On Play Your Cards Right, each celebrity invited another celebrity to play with them. Graeme played with Kyran Bracken and Michael played with Kym Ryder.

On the Blankety Blank and Mr and Mrs editions, the more recent revivals of both series were not mentioned on Gameshow Marathon, due to Blankety Blank having been presented by Paul O'Grady (no footage of him), who was then in a legal dispute with ITV.

Following the series, three of the shows were revived; Mr. and Mrs. (in a celebrity format) on ITV in 2008, Blockbusters on Challenge in 2012 for one series and then on Comedy Central in 2019, and Blankety Blank revived as a Christmas special on ITV in 2016 with David Walliams, and then from in 2020 on BBC One as a Christmas special and subsequent series, hosted by Bradley Walsh .

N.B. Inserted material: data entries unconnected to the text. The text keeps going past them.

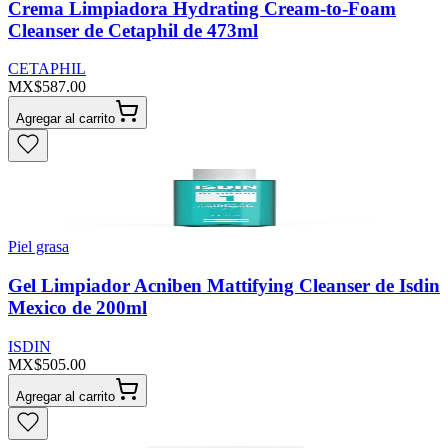
Crema Limpiadora Hydrating Cream-to-Foam
Cleanser de Cetaphil de 473ml
CETAPHIL
MX$587.00
Agregar al carrito
Piel grasa
Gel Limpiador Acniben Mattifying Cleanser de Isdin
Mexico de 200ml
ISDIN
MX$505.00
Agregar al carrito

Lionel Blair presented the prizes each week to the winners of the home viewer competition.

===Progression===

| Round | Show | Winner | Eliminated |
| First | The Price Is Right | Graeme Le Saux | No eliminations |
| Blockbusters | Ben Shephard |
| Blankety Blank | Michael Le Vell |
| The Golden Shot | Andrea Catherwood |
| Name That Tune | Jamelia | Wendy Richard |
| Quarter-final | Mr. and Mrs. | Andrea Catherwood Michael Le Vell Graeme Le Saux | Jamelia Ben Shephard |
| Semi-final | Bullseye | Graeme Le Saux Michael Le Vell | Andrea Catherwood |
| Final | Play Your Cards Right | Michael Le Vell | Graeme Le Saux (runner-up) |

== International versions ==

| Country | Local name | Host(s) | Game shows recreated | Channel | Original run |
|---|---|---|---|---|---|
| France | Le marathon des jeux TV | Nagui and Pascal Sellem | Que le meilleur gagne Fa Si La Chanter Le Juste Prix Question pour un Champion Une famille en or | France 2 | August 2006 |
| Germany | Gameshow-Marathon | Oliver Pocher and Oliver Petszokat | Der Preis ist heiß Geh aufs Ganze! Hopp oder Top Glücksrad Ruck Zuck Bube, Dame, Hörig Familien-Duell | ProSieben | 2007 |
| Hungary | Születésnapi kvízmaratont tart | Attila Till | Szrencsekerek Esti Broadway Multi Milliomos All az Alku | TV2 | 2007 |
| Israel | Play It Big | Avri Gilad | Nuts Family Feud Wheel of Fortune Squares Play It (The Pyramid) More or Less (The Price Is Right) It's my Secret Parallel Minds (Mastermind) | Channel 2 | 2010–2011 |
| Mexico | Gameshow Marathon | Marco Antonio Regil | Atinale al Precio 100 Mexicanos Dijeron | Televisa | 2007 |
| Portugal | Superconcurso – Jogo De Sempre | Jorge Gabriel | O Preço Certo Entre Famílias Palavra Puxa Palavra Jogo de Cartas Com a Verdade M'Enganas Um, Dois, Três | RTP1 | 2007 |
| Turkey | Yarişma Maratonu | Özgü Namal and Emre Altuğ | Kaç Para? Seç Beckalim Şansini Dene Yüzyilin Indirimi Aşaği Yukari Parola Aileler Yarişiyor | Kanal D | 2006 |
| United States | Gameshow Marathon | Ricki Lake | The Price Is Right Let's Make A Deal Beat The Clock Press Your Luck Card Sharks Match Game Family Feud | CBS | 31 May – 29 June 2006 |

In Mexico, it also has its own version of Gameshow Marathon as well, as part of Teleton's charity funds for 2007. Marco Antonio Regil hosts the marathon, which includes its versions of The Price Is Right (Atínale al Precio) and Family Fortunes (100 Mexicanos Dijeron). The show was aired on Televisa.